ハードボイルドな緑のたぬき。
夕日ゆうや
ハードボイルドな緑のたぬき。
「こちら〝緑のたぬき〟。〝赤いきつね〟応答どうぞ」
『こちら〝赤いきつね〟。ターゲットを確認。方位角12度修正』
無線越しのハスキーな声にザザッとノイズが混じる。
俺は狙撃銃の角度をずらし、壁越しにいるターゲットを狙う。
「方位角セット」
『ファイヤ』
赤いきつねの声を聴き、俺は引き金に指をかけ、引く。
引き金が動き、ハンマーを動かし、プライマーが火花を散らし、炸薬に引火。爆発。圧力の高まったケースボディは弾丸を押しだす。
初速マッハ5の弾丸はガラスを突き破り、薄い樹脂を突き破り、
『任務完了。よくやった、緑のたぬき』
「ブラボー、赤いきつね」
俺たちは結果を確認後、すぐさまに場所を移す。
できるだけ一目に付かない階段を降り、忍び足で進み、車へと乗り込む。
同時に車に乗り込むと、俺は訊ねる。
「昼飯は?」
「できているわよ。ほら、あなたは緑のたぬき」
「おお。この香り、本物だ」
割り箸を割り、するするとそばをすする。そしてふわふわな香ばしい小エビ天ぷらに箸をつける。
この瞬間が何よりもうまい。
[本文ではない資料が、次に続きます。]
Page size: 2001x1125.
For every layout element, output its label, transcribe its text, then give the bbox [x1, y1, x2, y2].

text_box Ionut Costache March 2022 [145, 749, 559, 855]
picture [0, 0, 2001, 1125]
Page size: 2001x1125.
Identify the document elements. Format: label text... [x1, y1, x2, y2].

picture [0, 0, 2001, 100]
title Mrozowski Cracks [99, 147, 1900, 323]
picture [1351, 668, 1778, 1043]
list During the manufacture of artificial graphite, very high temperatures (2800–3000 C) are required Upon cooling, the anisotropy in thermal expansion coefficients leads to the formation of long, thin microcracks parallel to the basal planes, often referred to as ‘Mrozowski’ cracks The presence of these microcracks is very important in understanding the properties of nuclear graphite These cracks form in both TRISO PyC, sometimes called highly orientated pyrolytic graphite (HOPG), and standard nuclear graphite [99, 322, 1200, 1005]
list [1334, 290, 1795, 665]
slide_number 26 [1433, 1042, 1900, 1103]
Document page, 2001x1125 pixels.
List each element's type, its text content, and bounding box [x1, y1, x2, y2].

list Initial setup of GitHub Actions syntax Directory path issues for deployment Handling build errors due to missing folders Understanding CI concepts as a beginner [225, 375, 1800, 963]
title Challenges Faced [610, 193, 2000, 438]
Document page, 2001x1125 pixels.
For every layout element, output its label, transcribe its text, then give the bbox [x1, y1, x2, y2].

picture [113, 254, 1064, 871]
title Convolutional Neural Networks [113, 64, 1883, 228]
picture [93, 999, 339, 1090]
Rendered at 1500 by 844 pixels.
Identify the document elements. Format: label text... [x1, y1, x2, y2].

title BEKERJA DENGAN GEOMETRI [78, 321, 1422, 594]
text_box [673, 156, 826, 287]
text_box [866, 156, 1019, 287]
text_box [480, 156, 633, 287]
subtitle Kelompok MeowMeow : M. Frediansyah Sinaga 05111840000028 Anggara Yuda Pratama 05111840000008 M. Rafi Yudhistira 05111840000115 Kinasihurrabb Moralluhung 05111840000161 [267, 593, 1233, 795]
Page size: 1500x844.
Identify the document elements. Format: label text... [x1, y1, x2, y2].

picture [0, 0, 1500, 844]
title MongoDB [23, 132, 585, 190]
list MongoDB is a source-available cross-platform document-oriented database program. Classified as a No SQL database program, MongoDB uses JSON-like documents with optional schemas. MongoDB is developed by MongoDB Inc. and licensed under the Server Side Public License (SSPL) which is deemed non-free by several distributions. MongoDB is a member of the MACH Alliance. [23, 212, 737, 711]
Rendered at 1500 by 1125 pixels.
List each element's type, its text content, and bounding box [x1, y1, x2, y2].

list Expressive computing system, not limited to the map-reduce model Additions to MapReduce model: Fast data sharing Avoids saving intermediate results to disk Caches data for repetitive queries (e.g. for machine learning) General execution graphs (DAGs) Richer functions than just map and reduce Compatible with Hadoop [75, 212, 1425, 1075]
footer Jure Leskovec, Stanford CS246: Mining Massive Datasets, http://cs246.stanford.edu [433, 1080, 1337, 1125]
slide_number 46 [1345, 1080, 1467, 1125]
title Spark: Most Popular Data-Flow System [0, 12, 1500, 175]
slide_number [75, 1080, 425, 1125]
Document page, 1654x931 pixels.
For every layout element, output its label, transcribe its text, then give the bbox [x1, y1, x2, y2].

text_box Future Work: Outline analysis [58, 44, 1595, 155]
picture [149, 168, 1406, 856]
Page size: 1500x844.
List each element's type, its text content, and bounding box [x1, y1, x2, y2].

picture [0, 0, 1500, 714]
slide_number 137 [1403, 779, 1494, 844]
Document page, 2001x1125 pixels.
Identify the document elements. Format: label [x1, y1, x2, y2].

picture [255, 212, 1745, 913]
もちろん、隣にいる相棒があってのこと。
クラフトビールをあおり、さらに一口。
「うまい」
この一言に尽きる。
仕事終わりの何よりの幸せだ。
「思い出すな」
「なにを?」
とぼけるように呟く相棒。
彼女はちょうどお揚げに口をつけていた。あの甘いダシの味は忘れられない。
「俺とお前が会ったときのこと」
「ええ。あのときもこんな昼下がりだったわね」
「お前の銃弾が俺の天ぷらを台無しにしてな」
思い出に浸ると、俺は思い出す。
相棒とのなれそめを。
まだ今の地位を築く前の話。
最高の狙撃手になる前、半人前だった俺。
感情のままにつき動き、正義を信じて戦っていたあの頃。
だが、そんな青臭い俺の前に彼女が現れたのだ。
そして英才教育をうけた彼女から学んだ。
感情に流されてはいけない。そしてこの仕事は正義なんて安っぽいものじゃない。
国家の安寧のため、粉骨砕身する、社会の歯車。社会の闇。
「つまらない思い出よ。今では最高のパートナーなんだから」
「ふっ。違いない」
再びクラフトビールをあおると、最後の一口。スープごと口に流し込む。